Start of Block
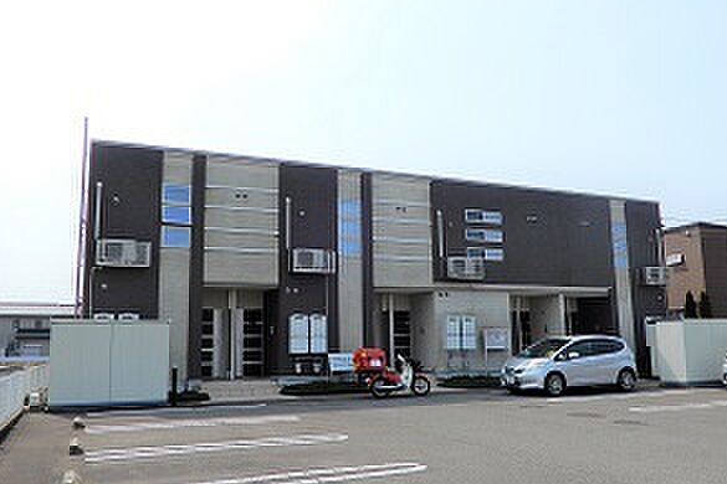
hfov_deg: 58.7
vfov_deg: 41.1
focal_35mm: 32
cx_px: 363
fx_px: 646
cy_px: 248
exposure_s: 1/1250
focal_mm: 5.4
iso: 80
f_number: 3.5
End of Block
- _WHAT YOU NEED TO DO_
Could you write out every line above exactly as it stands, with no images?

- _WRITTEN SOLUTION_
hfov_deg: 58.7
vfov_deg: 41.1
focal_35mm: 32
cx_px: 363
fx_px: 646
cy_px: 248
exposure_s: 1/1250
focal_mm: 5.4
iso: 80
f_number: 3.5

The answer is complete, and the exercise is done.